発信ビーコンの磁力線の強さと方向をマップ風に表示させているにすぎない。
例を示すと、発信ビーコン(ターゲットビーコン)の位置を変えずに向きだけを変えると画面上のビーコン位置が移動する(写真5〜7)。
したがって、画面をマップと錯覚して捜索行動を開始してはいけない。その位置に埋没者が埋まっているとは限らないからだ。あくまでも忠実にセンターラインと埋没者アイコンが重なるように行動して探索すること。つまり探し方は矢印と距離を表示する他のデジタルビーコンと変わらない。試しにPULSE BarryvoxとS1を両手に持って両方の画面を見ながら捜索したところ、両機種の指示による捜索軌跡はほぼ同じになった。
複数埋没者のアイコンがかたまって表示されていても近接埋没しているとは限らない。
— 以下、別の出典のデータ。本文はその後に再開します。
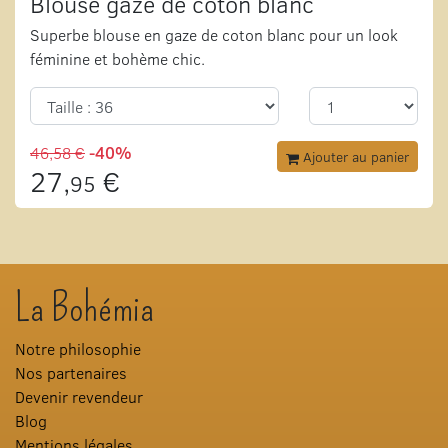
Blouse gaze de coton blanc
Superbe blouse en gaze de coton blanc pour un look
féminine et bohème chic.
46,58 €
-40%
Ajouter au panier
27,
€
95
La Bohémia
Notre philosophie
Nos partenaires
Devenir revendeur
Blog
Mentions légales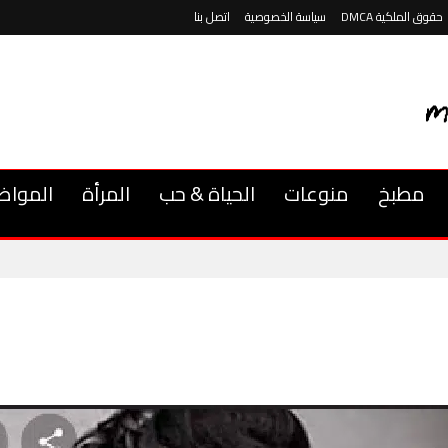
حقوق الملكية DMCA
سياسة الخصوصية
اتصل بنا
مطبخ
منوعات
الحياة & حب
المرأة
المواض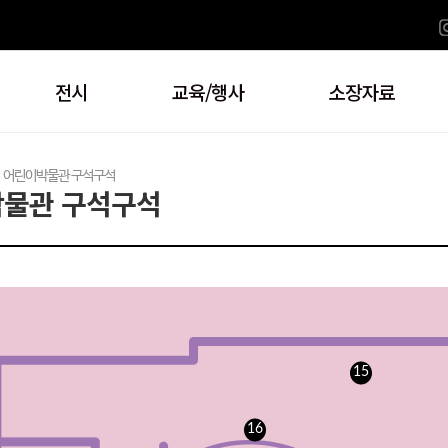
전시
교육/행사
소장자료
>
어린이박물관 구석구석
물관 구석구석
15
16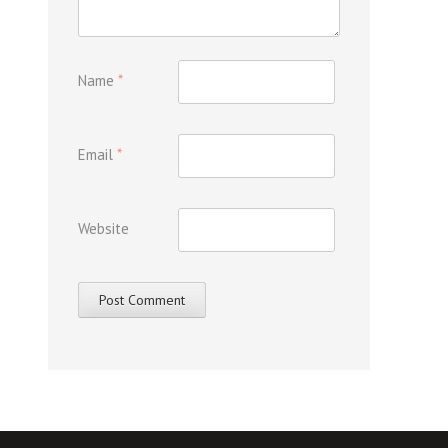
Name
*
Email
*
Website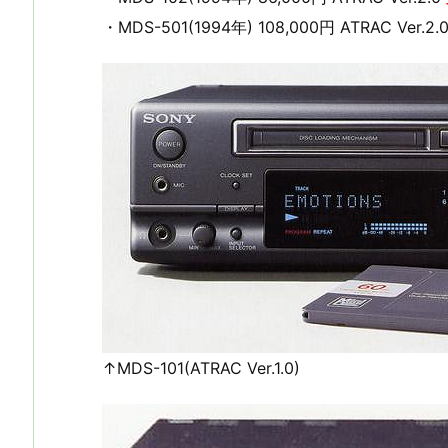
・MDS-501(1994年) 108,000円 ATRAC Ver.2.
↑MDS-101(ATRAC Ver.1.0)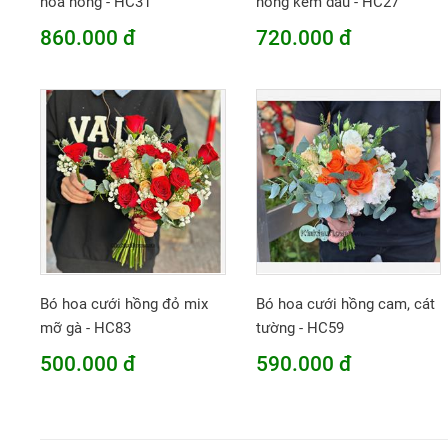
hoa hồng - HC31
hồng kem dâu - HC27
860.000 đ
720.000 đ
Bó hoa cưới hồng đỏ mix
Bó hoa cưới hồng cam, cát
mỡ gà - HC83
tường - HC59
500.000 đ
590.000 đ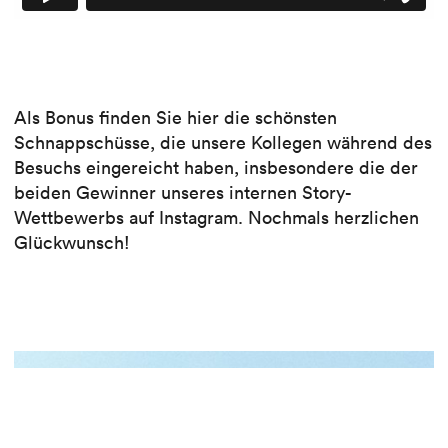
Als Bonus finden Sie hier die schönsten
Schnappschüsse, die unsere Kollegen während des
Besuchs eingereicht haben, insbesondere die der
beiden Gewinner unseres internen Story-
Wettbewerbs auf Instagram. Nochmals herzlichen
Glückwunsch!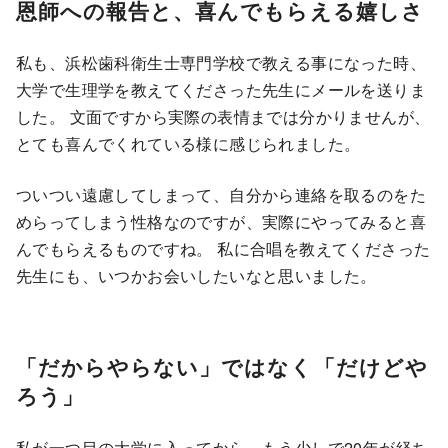
恩師への報告と、喜んでもらえる嬉しさ
私も、浜松歯科衛生士専門学校で教える事になった時、
大学で生理学を教えてくださった先生にメールを送りま
した。 文面ですから実際の表情までは分かりませんが、
とても喜んでくれている様に感じられました。
ついつい遠慮してしまって、自分から連絡を取るのをた
めらってしまう性格なのですが、実際にやってみると喜
んでもらえるものですね。 私に合唱を教えてくださった
先生にも、いつかお会いしたいなと思いました。
「だからやらない」ではなく「だけどや
ろう」
私が一つ目の大学に入ってから、もう少しで20年が経ち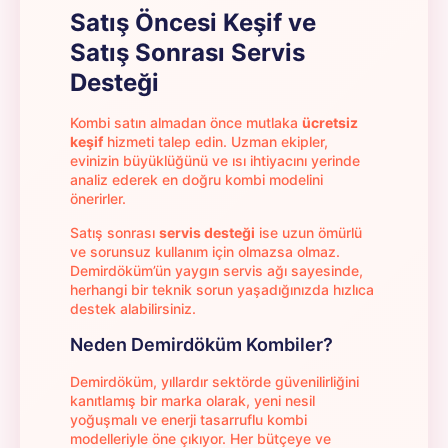
Satış Öncesi Keşif ve
Satış Sonrası Servis
Desteği
Kombi satın almadan önce mutlaka
ücretsiz
keşif
hizmeti talep edin. Uzman ekipler,
evinizin büyüklüğünü ve ısı ihtiyacını yerinde
analiz ederek en doğru kombi modelini
önerirler.
Satış sonrası
servis desteği
ise uzun ömürlü
ve sorunsuz kullanım için olmazsa olmaz.
Demirdöküm’ün yaygın servis ağı sayesinde,
herhangi bir teknik sorun yaşadığınızda hızlıca
destek alabilirsiniz.
Neden Demirdöküm Kombiler?
Demirdöküm, yıllardır sektörde güvenilirliğini
kanıtlamış bir marka olarak, yeni nesil
yoğuşmalı ve enerji tasarruflu kombi
modelleriyle öne çıkıyor. Her bütçeye ve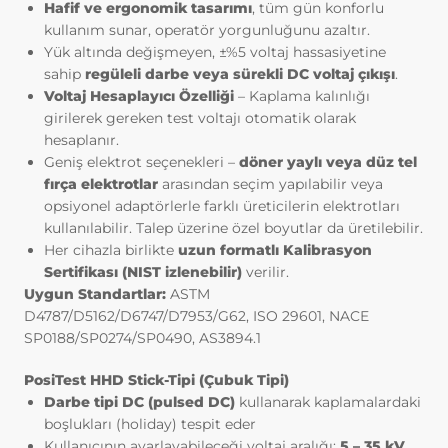
Hafif ve ergonomik tasarımı
, tüm gün konforlu
ilişkin veriler toplanmaktadır. Bu veriler,
Adhesion (yapışma testleri)
Petrokimya
kullanım sunar, operatör yorgunluğunu azaltır.
eriştiğiniz sayfalar, incelediğiniz hizmet ve
Yük altında değişmeyen, ±%5 voltaj hassasiyetine
ürünler, tercih ettiğiniz dil seçeneği ve
Fırın sıcaklık Profil cihazları
Kok ve Çelik Endüstrisi
sahip
regüleli darbe veya sürekli DC voltaj çıkışı
.
diğer tercihlerinize dair bilgileri
Voltaj Hesaplayıcı Özelliği
– Kaplama kalınlığı
kapsamaktadır.
Beton Nem Takip Sistemleri
Kağıt Endustrisi
girilerek gereken test voltajı otomatik olarak
2. ÇEREZ NEDİR ve KULLANIM
hesaplanır.
AMAÇLARI NELERDİR?
Geniş elektrot seçenekleri –
döner yaylı veya düz tel
Çerezler, ziyaret ettiğiniz internet siteleri
Enspeksiyon Kitleri
fırça elektrotlar
arasından seçim yapılabilir veya
tarafından tarayıcılar aracılığıyla cihazınıza
opsiyonel adaptörlerle farklı üreticilerin elektrotları
veya ağ sunucusuna depolanan küçük
Smartlink
kullanılabilir. Talep üzerine özel boyutlar da üretilebilir.
metin dosyalarıdır. Sitede tercih ettiğiniz
Her cihazla birlikte
uzun formatlı Kalibrasyon
dil ve diğer ayarları içeren bu küçük metin
Air Leak Test
Sertifikası (NIST izlenebilir)
verilir.
dosyaları, siteye bir sonraki ziyaretinizde
Uygun Standartlar:
ASTM
tercihlerinizin hatırlanmasına ve sitedeki
D4787/D5162/D6747/D7953/G62, ISO 29601, NACE
Standardlar
deneyiminizi iyileştirmek için
SP0188/SP0274/SP0490, AS3894.1
hizmetlerimizde geliştirmeler yapmamıza
yardımcı olur. Böylece bir sonraki
Yazılım
PosiTest HHD Stick-Tipi (Çubuk Tipi)
ziyaretinizde daha iyi ve kişiselleştirilmiş
Darbe tipi DC (pulsed DC)
kullanarak kaplamalardaki
bir kullanım deneyimi yaşayabilirsiniz.
boşlukları (holiday) tespit eder
İnternet Sitemizde çerez kullanılmasının
Kullanıcının ayarlayabileceği voltaj aralığı:
5 – 35 kV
これも重要な点だ。
まとめ:
現行品はプロトタイプから大幅に改良されている。
矢印と距離表示だけのビーコンよりも分かりやすい表示がなされるが、3)については注意が必要。うまく作動している時には、非常にスムーズに捜索ができた。レーダー表示のような画面がリアルタイムに動き、埋没者アイコンを次々とマークして旗印に変えていく感覚には感動した。この時には9万円という価格相応の機能の高さを感じた。
しかし、何かの拍子に反応が鈍くなったりストップマークが頻発することがあり、その途端に捜索の効率ががっくりと落ちてしまう。このあたりは今後のファームウェアアップデートで解消されるのかもしれない。
これとは別に複数埋没捜索について:
3〜4個の複数埋没捜索はS1をもってしても困難だった。それ以上の数の埋没捜索の困難さは容易に想像できる。
ビーコンが普及するにつれて、今後は複数埋没捜索をする機会が増えてくると考えられるが、複数埋没(3個以上)の捜索には十分な訓練が必要だ。
複数埋没捜索訓練には、そのためのビーコンを確保するのが難しいという問題もある。今後のビーコン捜索訓練の大きな課題となると感じた。